A titre préliminaire, la Cour constate que l’éventuelle atteinte provient d’un assureur privé. Or, la CEDH n’oblige que les Etats. Cependant, l’assureur privé agissait sur délégation de l’Office fédéral de la santé et effectuait une tâche prévue par une loi fédérale (la LAA). Partant, les actes de l’assureur privé peuvent être imputés à la Suisse, ce que le Tribunal fédéral avait aussi retenu.

La vie privée, protégée par l’art. 8 CEDH, s’entend de manière large. Même des agissements se déroulant dans l’espace public peuvent entrer dans le champ de protection de cette disposition. En l’espèce, la Cour constate que l’assureur a compilé un dossier spécifique sur une personne, a enregistré des informations et les a utilisées pour la procédure d’octroi d’une rente. Une telle surveillance se distingue de l’usage d’une caméra installée sur le domaine public qui ne vise pas intentionnellement et systématiquement un seul individu. La Cour estime dès lors que la surveillance ordonnée par l’assureur constitue une ingérence dans le droit à la vie privée de l’assurée.

Pour respecter la Convention, cette ingérence doit être prévue par une loi accessible et suffisamment prévisible. En matière de surveillance étatique, la Cour rappelle que l’exigence de la prévisibilité n’impose pas que la personne ciblée puisse savoir qu’elle fait l’objet d’une surveillance, sans quoi elle pourrait adapter son comportement, rendant ainsi la surveillance inutile. En revanche, la Cour souligne le risque particulier d’arbitraire lorsque l’Etat dispose d’une prérogative exercée en secret. Par conséquent, la base légale doit être particulièrement précise pour protéger les individus contre des abus. Pour déterminer le degré de précision de la loi, la Cour examine l’ensemble des circonstances du cas concret et notamment la nature de la surveillance, son étendue et sa durée, les conditions pour l’ordonner ainsi que l’autorité compétente pour la mettre en œuvre et la contrôler.

_Données fournies:_
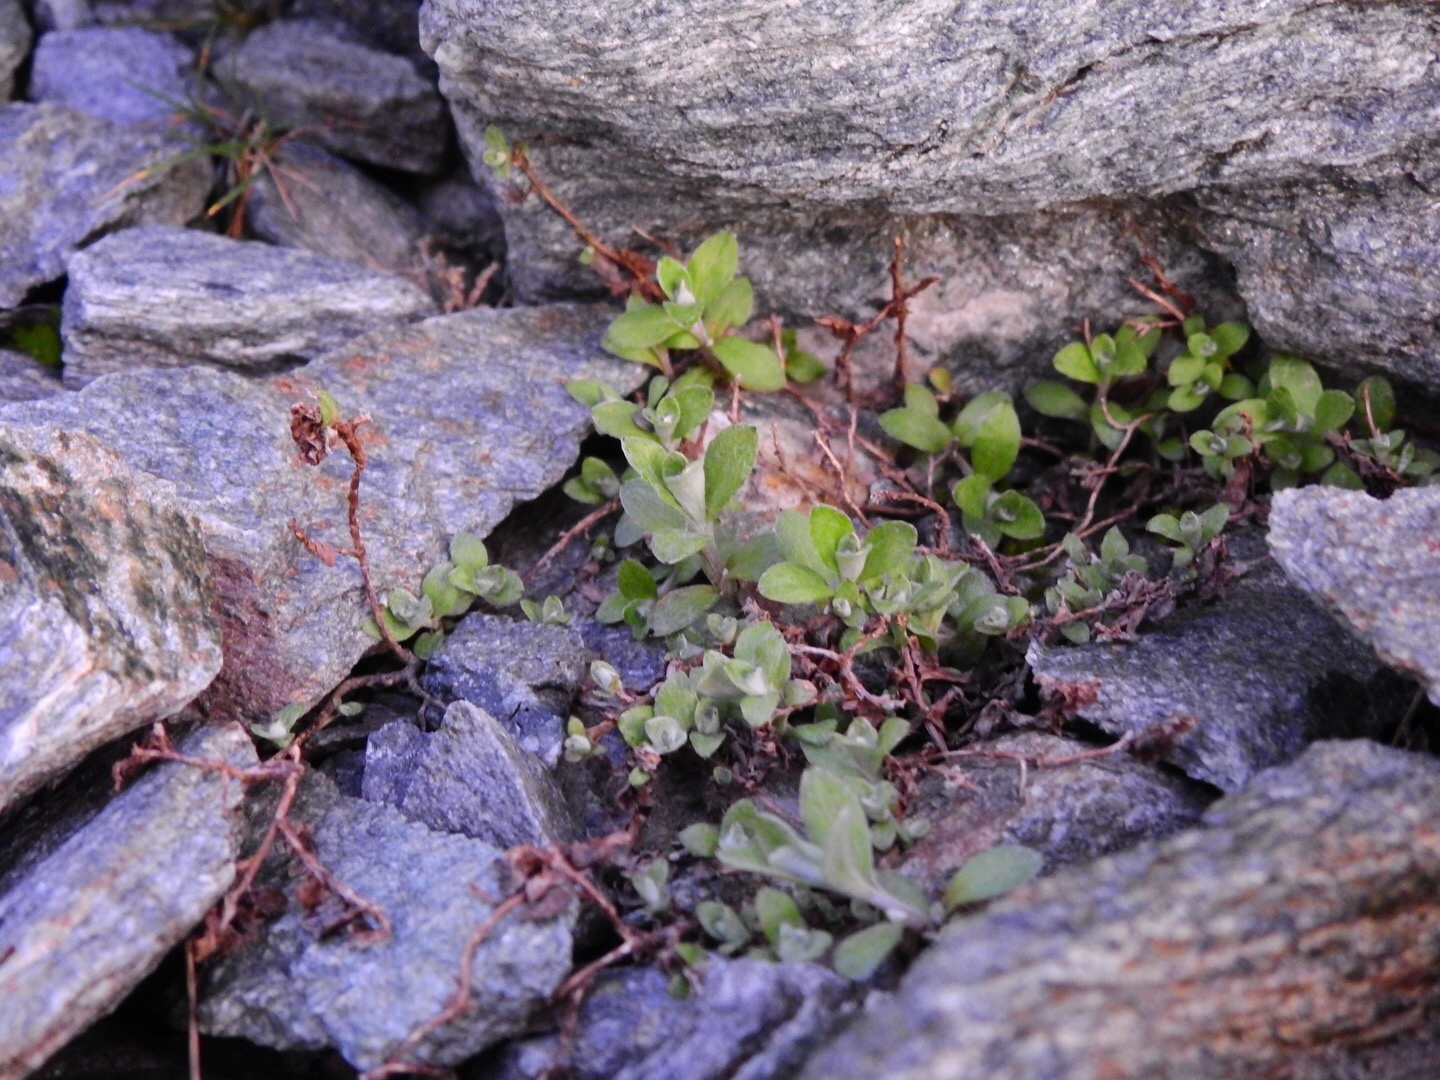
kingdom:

_Consignes:_
**a)** Répondez à ces questions sur l'extrait :
(i) Sur délégation de quel organisme l'assureur privé agissait-il ?
(ii) À quelle procédure l'assureur a-t-il utilisé les informations enregistrées ?
(iii) Pour respecter la Convention, par quel type de loi l'ingérence doit-elle être prévue ?
**b)** Recopiez fidèlement le passage de l'extrait qui commence par « Pour respecter la » et se poursuit jusqu'à « et la contrôler. ».
**c)** D'après l'extrait, pourquoi l'exigence de prévisibilité n'impose-t-elle pas que la personne ciblée sache qu'elle est surveillée ? Répondez en une à trois phrases.
Les données fournies ne sont pas nécessaires pour répondre.

_Corrigés:_
**a)**
(i) L'Office fédéral de la santé.
(ii) À la procédure d'octroi d'une rente.
(iii) Par une loi accessible et suffisamment prévisible.

**b)**
Pour respecter la Convention, cette ingérence doit être prévue par une loi accessible et suffisamment prévisible. En matière de surveillance étatique, la Cour rappelle que l’exigence de la prévisibilité n’impose pas que la personne ciblée puisse savoir qu’elle fait l’objet d’une surveillance, sans quoi elle pourrait adapter son comportement, rendant ainsi la surveillance inutile. En revanche, la Cour souligne le risque particulier d’arbitraire lorsque l’Etat dispose d’une prérogative exercée en secret. Par conséquent, la base légale doit être particulièrement précise pour protéger les individus contre des abus. Pour déterminer le degré de précision de la loi, la Cour examine l’ensemble des circonstances du cas concret et notamment la nature de la surveillance, son étendue et sa durée, les conditions pour l’ordonner ainsi que l’autorité compétente pour la mettre en œuvre et la contrôler.

**c)** Si la personne ciblée savait qu'elle fait l'objet d'une surveillance, elle pourrait adapter son comportement. La surveillance deviendrait alors inutile.